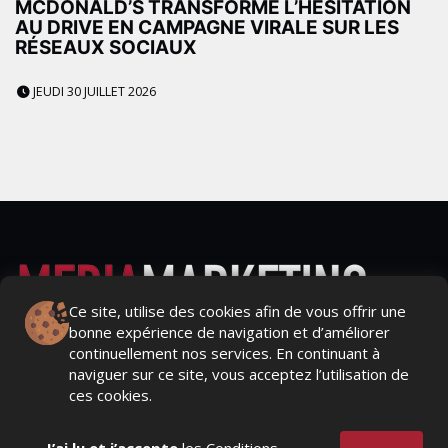
MCDONALD’S TRANSFORME L’HÉSITATION
AU DRIVE EN CAMPAGNE VIRALE SUR LES
RÉSEAUX SOCIAUX
JEUDI 30 JUILLET 2026
Ce site, utilise des cookies afin de vous offrir une
bonne expérience de navigation et d’améliorer
Actualités Média, Actualités Com/Market/Ntic, Actualités
continuellement nos services. En continuant à
Distrib, Dossier, Interview, Stratégies, Communication,
naviguer sur ce site, vous acceptez l’utilisation de
Marques avenue, Relations presse, Créa, Baromètre,
ces cookies.
People, Métier, Profil...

Problem description: Select every line in the records above that contains the word "site".

Exercise output:
Ce site, utilise des cookies afin de vous offrir une
naviguer sur ce site, vous acceptez l’utilisation de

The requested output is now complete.